• Description of the task:
Your answer should consist of the lines in the data below that contain "spezifischen".

Items listed in a dataset

[Start of section]

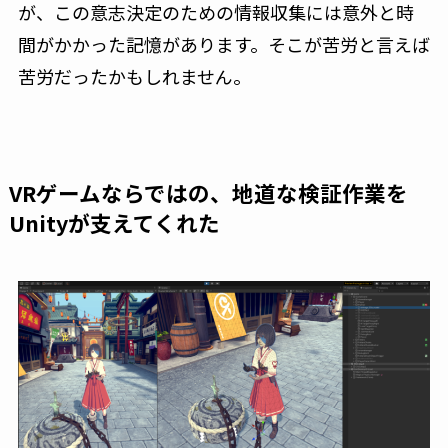
が、この意志決定のための情報収集には意外と時
間がかかった記憶があります。そこが苦労と言えば
苦労だったかもしれません。
VRゲームならではの、地道な検証作業を
Unityが支えてくれた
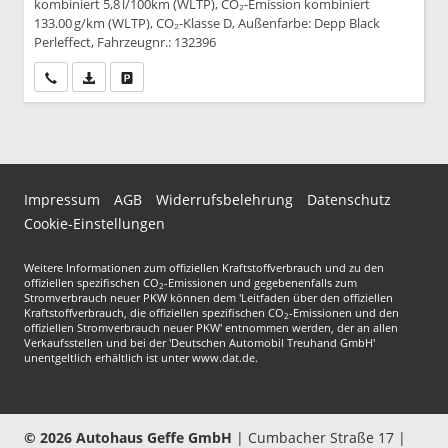
kombiniert 5,8 l/100km (WLTP), CO₂-Emission kombiniert
133.00 g/km (WLTP), CO₂-Klasse D, Außenfarbe: Depp Black
Perleffect, Fahrzeugnr.: 132396
Wir rufen Sie an
PDF-Datei, Fahrzeugexposé drucken
Drucken, parken oder vergleichen
Impressum
AGB
Widerrufsbelehrung
Datenschutz
Cookie-Einstellungen
Weitere Informationen zum offiziellen Kraftstoffverbrauch und zu den
offiziellen spezifischen CO
-Emissionen und gegebenenfalls zum
2
Stromverbrauch neuer PKW können dem 'Leitfaden über den offiziellen
Kraftstoffverbrauch, die offiziellen spezifischen CO
-Emissionen und den
2
offiziellen Stromverbrauch neuer PKW' entnommen werden, der an allen
Verkaufsstellen und bei der 'Deutschen Automobil Treuhand GmbH'
unentgeltlich erhältlich ist unter www.dat.de.
© 2026
Autohaus Geffe GmbH
|
Cumbacher Straße 17
|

[End of section]

• Result for this task:
offiziellen spezifischen CO
Kraftstoffverbrauch, die offiziellen spezifischen CO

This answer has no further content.